# [What you need to do]
Although the entries contain pictures, repeat only their words, exactly as written.

Data records
%%

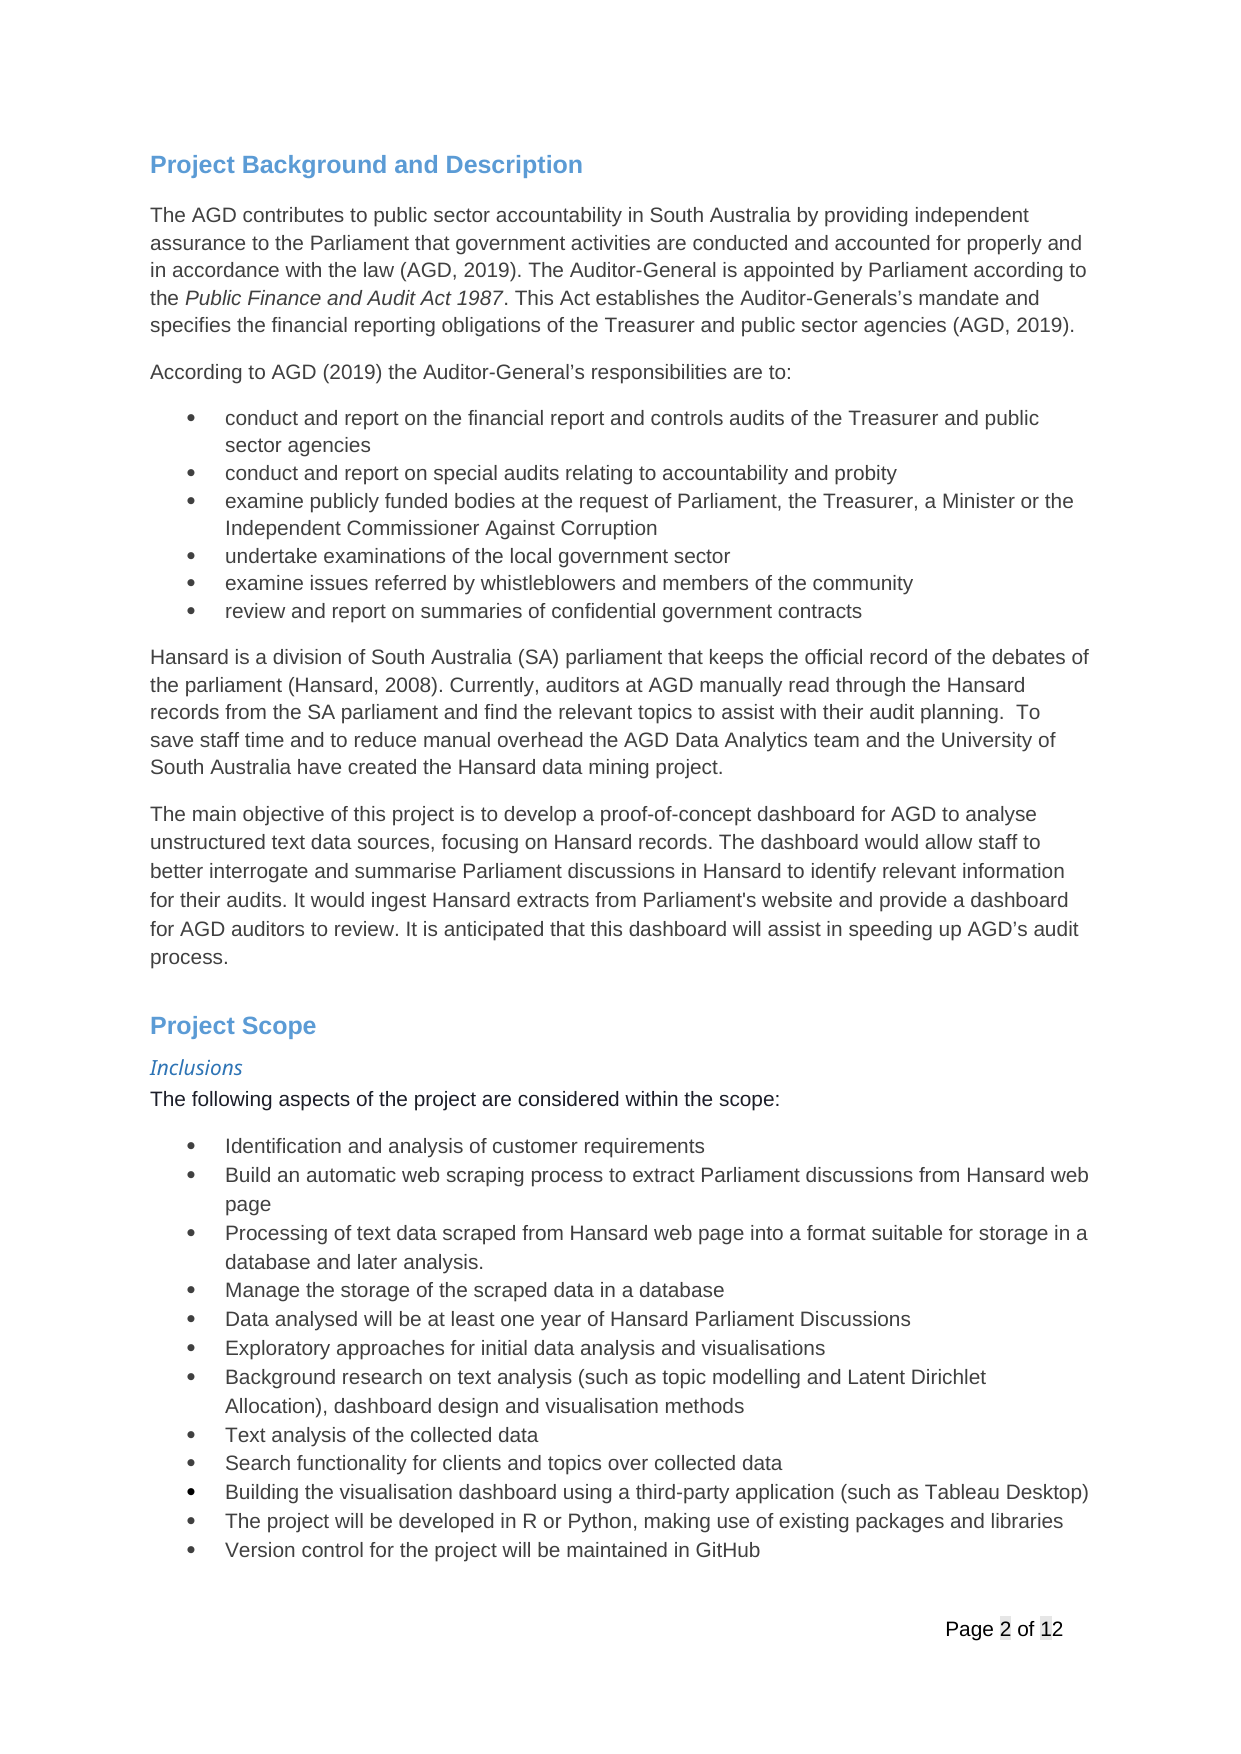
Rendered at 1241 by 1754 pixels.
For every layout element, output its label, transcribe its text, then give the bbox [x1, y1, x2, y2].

text According to AGD (2019) the Auditor-General’s responsibilities are to: [150, 359, 1090, 383]
list Background research on text analysis (such as topic modelling and Latent Dirichlet Allocation), dashboard design and visualisation methods [187, 1365, 1090, 1418]
text Hansard is a division of South Australia (SA) parliament that keeps the official record of the debates of the parliament (Hansard, 2008). Currently, auditors at AGD manually read through the Hansard records from the SA parliament and find the relevant topics to assist with their audit planning. To save staff time and to reduce manual overhead the AGD Data Analytics team and the University of South Australia have created the Hansard data mining project. [150, 645, 1090, 779]
list examine issues referred by whistleblowers and members of the community [187, 571, 1090, 595]
text The AGD contributes to public sector accountability in South Australia by providing independent assurance to the Parliament that government activities are conducted and accounted for properly and in accordance with the law (AGD, 2019). The Auditor-General is appointed by Parliament according to the Public Finance and Audit Act 1987. This Act establishes the Auditor-Generals’s mandate and specifies the financial reporting obligations of the Treasurer and public sector agencies (AGD, 2019). [150, 203, 1090, 337]
list Manage the storage of the scraped data in a database [187, 1278, 1090, 1302]
text The following aspects of the project are considered within the scope: [150, 1087, 1090, 1111]
list Data analysed will be at least one year of Hansard Parliament Discussions [187, 1307, 1090, 1331]
list Processing of text data scraped from Hansard web page into a format suitable for storage in a database and later analysis. [187, 1221, 1090, 1273]
list undertake examinations of the local government sector [187, 543, 1090, 568]
list Text analysis of the collected data [187, 1422, 1090, 1446]
list review and report on summaries of confidential government contracts [187, 599, 1090, 623]
list Version control for the project will be maintained in GitHub [187, 1538, 1090, 1562]
list Exploratory approaches for initial data analysis and visualisations [187, 1336, 1090, 1360]
text Project Background and Description [150, 150, 1090, 179]
list Search functionality for clients and topics over collected data [187, 1451, 1090, 1475]
subtitle Inclusions [150, 1053, 1090, 1081]
list conduct and report on special audits relating to accountability and probity [187, 461, 1090, 485]
text The main objective of this project is to develop a proof-of-concept dashboard for AGD to analyse unstructured text data sources, focusing on Hansard records. The dashboard would allow staff to better interrogate and summarise Parliament discussions in Hansard to identify relevant information for their audits. It would ingest Hansard extracts from Parliament's website and provide a dashboard for AGD auditors to review. It is anticipated that this dashboard will assist in speeding up AGD’s audit process. [150, 801, 1090, 969]
list Build an automatic web scraping process to extract Parliament discussions from Hansard web page [187, 1163, 1090, 1216]
list Identification and analysis of customer requirements [187, 1134, 1090, 1158]
subtitle Project Scope [150, 1011, 1090, 1040]
list Building the visualisation dashboard using a third-party application (such as Tableau Desktop) [187, 1480, 1090, 1504]
list conduct and report on the financial report and controls audits of the Treasurer and public sector agencies [187, 406, 1090, 457]
list The project will be developed in R or Python, making use of existing packages and libraries [187, 1509, 1090, 1533]
list examine publicly funded bodies at the request of Parliament, the Treasurer, a Minister or the Independent Commissioner Against Corruption [187, 488, 1090, 540]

%%

# [Your solution]
Rendered at 1241 by 1754 pixels.
For every layout element, output its label, transcribe its text, then give the bbox [x1, y1, x2, y2].

text According to AGD (2019) the Auditor-General’s responsibilities are to: [150, 359, 1090, 383]
list Background research on text analysis (such as topic modelling and Latent Dirichlet Allocation), dashboard design and visualisation methods [187, 1365, 1090, 1418]
text Hansard is a division of South Australia (SA) parliament that keeps the official record of the debates of the parliament (Hansard, 2008). Currently, auditors at AGD manually read through the Hansard records from the SA parliament and find the relevant topics to assist with their audit planning. To save staff time and to reduce manual overhead the AGD Data Analytics team and the University of South Australia have created the Hansard data mining project. [150, 645, 1090, 779]
list examine issues referred by whistleblowers and members of the community [187, 571, 1090, 595]
text The AGD contributes to public sector accountability in South Australia by providing independent assurance to the Parliament that government activities are conducted and accounted for properly and in accordance with the law (AGD, 2019). The Auditor-General is appointed by Parliament according to the Public Finance and Audit Act 1987. This Act establishes the Auditor-Generals’s mandate and specifies the financial reporting obligations of the Treasurer and public sector agencies (AGD, 2019). [150, 203, 1090, 337]
list Manage the storage of the scraped data in a database [187, 1278, 1090, 1302]
text The following aspects of the project are considered within the scope: [150, 1087, 1090, 1111]
list Data analysed will be at least one year of Hansard Parliament Discussions [187, 1307, 1090, 1331]
list Processing of text data scraped from Hansard web page into a format suitable for storage in a database and later analysis. [187, 1221, 1090, 1273]
list undertake examinations of the local government sector [187, 543, 1090, 568]
list Text analysis of the collected data [187, 1422, 1090, 1446]
list review and report on summaries of confidential government contracts [187, 599, 1090, 623]
list Version control for the project will be maintained in GitHub [187, 1538, 1090, 1562]
list Exploratory approaches for initial data analysis and visualisations [187, 1336, 1090, 1360]
text Project Background and Description [150, 150, 1090, 179]
list Search functionality for clients and topics over collected data [187, 1451, 1090, 1475]
subtitle Inclusions [150, 1053, 1090, 1081]
list conduct and report on special audits relating to accountability and probity [187, 461, 1090, 485]
text The main objective of this project is to develop a proof-of-concept dashboard for AGD to analyse unstructured text data sources, focusing on Hansard records. The dashboard would allow staff to better interrogate and summarise Parliament discussions in Hansard to identify relevant information for their audits. It would ingest Hansard extracts from Parliament's website and provide a dashboard for AGD auditors to review. It is anticipated that this dashboard will assist in speeding up AGD’s audit process. [150, 801, 1090, 969]
list Build an automatic web scraping process to extract Parliament discussions from Hansard web page [187, 1163, 1090, 1216]
list Identification and analysis of customer requirements [187, 1134, 1090, 1158]
subtitle Project Scope [150, 1011, 1090, 1040]
list Building the visualisation dashboard using a third-party application (such as Tableau Desktop) [187, 1480, 1090, 1504]
list conduct and report on the financial report and controls audits of the Treasurer and public sector agencies [187, 406, 1090, 457]
list The project will be developed in R or Python, making use of existing packages and libraries [187, 1509, 1090, 1533]
list examine publicly funded bodies at the request of Parliament, the Treasurer, a Minister or the Independent Commissioner Against Corruption [187, 488, 1090, 540]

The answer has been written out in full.